The specific details for each bank and insurance company are different, yet the underlying thesis is mostly the same. The large cap financials in the US were all severely hurt in the financial crisis of 2008. Since then they have been working to repair their businesses, reduce risks, simplify operations, and restructure bad loans.
Moreover, the banks in our basket will benefit greatly when interest rates finally increase since they will be able to earn higher returns on assets with only a minor corresponding increase in the cost of their deposit base. For example, if in a few years interest rates are 2% – 3% higher than today then Bank of America and Citibank could earn a 12% – 14% ROE which could justify a 1.6 price to tangible book value multiple (currently about 1.0). Combined with 8% annual book value growth over the next 5 years, this scenario could result in their stock price more than doubling in 5 years.
The above commentary has been excerpted from a letter to clients of Emerging Value Capital Management.

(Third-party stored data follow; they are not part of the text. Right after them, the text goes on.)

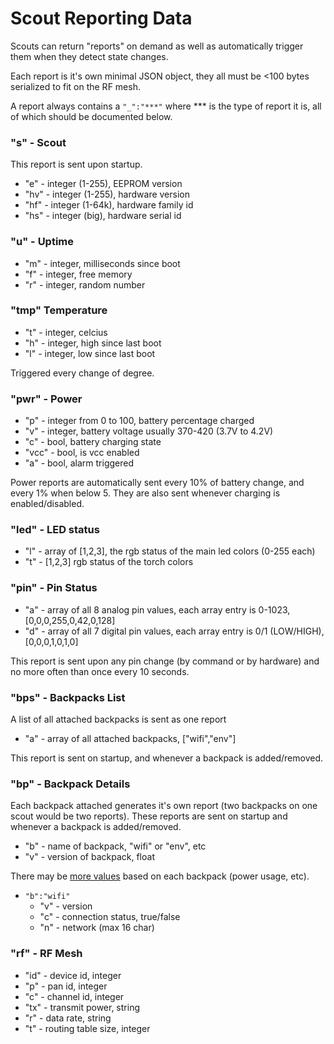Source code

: Scout Reporting Data
====================

Scouts can return "reports" on demand as well as automatically trigger them when they detect state changes.

Each report is it's own minimal JSON object, they all must be <100 bytes serialized to fit on the RF mesh.

A report always contains a `"_":"***"` where *** is the type of report it is, all of which should be documented below.

### "s" - Scout

This report is sent upon startup.

* "e" - integer (1-255), EEPROM version
* "hv" - integer (1-255), hardware version
* "hf" - integer (1-64k), hardware family id
* "hs" - integer (big), hardware serial id

### "u" - Uptime

* "m" - integer, milliseconds since boot
* "f" - integer, free memory
* "r" - integer, random number

### "tmp" Temperature

* "t" - integer, celcius
* "h" - integer, high since last boot
* "l" - integer, low since last boot

Triggered every change of degree.

### "pwr" - Power

* "p" - integer from 0 to 100, battery percentage charged
* "v" - integer, battery voltage usually 370-420 (3.7V to 4.2V)
* "c" - bool, battery charging state
* "vcc" - bool, is vcc enabled
* "a" - bool, alarm triggered

Power reports are automatically sent every 10% of battery change, and every 1% when below 5.  They are also sent whenever charging is enabled/disabled.

### "led" - LED status

* "l" - array of [1,2,3], the rgb status of the main led colors (0-255 each)
* "t" - [1,2,3] rgb status of the torch colors

### "pin" - Pin Status

* "a" - array of all 8 analog pin values, each array entry is 0-1023, [0,0,0,255,0,42,0,128]
* "d" - array of all 7 digital pin values, each array entry is 0/1 (LOW/HIGH), [0,0,0,1,0,1,0]

This report is sent upon any pin change (by command or by hardware) and no more often than once every 10 seconds.

### "bps" - Backpacks List

A list of all attached backpacks is sent as one report

* "a" - array of all attached backpacks, ["wifi","env"]

This report is sent on startup, and whenever a backpack is added/removed.

### "bp" - Backpack Details

Each backpack attached generates it's own report (two backpacks on one scout would be two reports). These reports are sent on startup and whenever a backpack is added/removed.

* "b" - name of backpack, "wifi" or "env", etc
* "v" - version of backpack, float

There may be [more values](https://docs.google.com/document/d/1SVDNBB62NCAtVEWtao9h0Uc8jENlW3GP6svxdSTk-xc/edit#heading=h.9jwcjy4ekhf) based on each backpack (power usage, etc). 

* `"b":"wifi"`
  * "v" - version 
  * "c" - connection status, true/false
  * "n" - network (max 16 char)

### "rf" - RF Mesh

* "id" - device id, integer
* "p" - pan id, integer
* "c" - channel id, integer
* "tx" - transmit power, string
* "r" - data rate, string
* "t" - routing table size, integer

Disclaimer: This document does not constitute an offer to sell or the solicitation of an offer to purchase any security or investment product. Any such offer or solicitation may only be made by means of delivery of an approved confidential offering memorandum. Past results are no guarantee of future results and no representation is made that an investor will or is likely to achieve results similar to those shown. All investments involve risk including the loss of principal. An investment in the Fund may be deemed speculative and is not intended as a complete investment program. It is designed only for sophisticated persons who are able to bear the risk of the substantial impairment or loss of their investment in the Fund. The Fund is designed for investors who do not require regular current income and who can accept a high degree of risk in their investments. Prospective investors should carefully consider the risk factors specified in the Offering Memorandum before making a decision to invest in the Fund.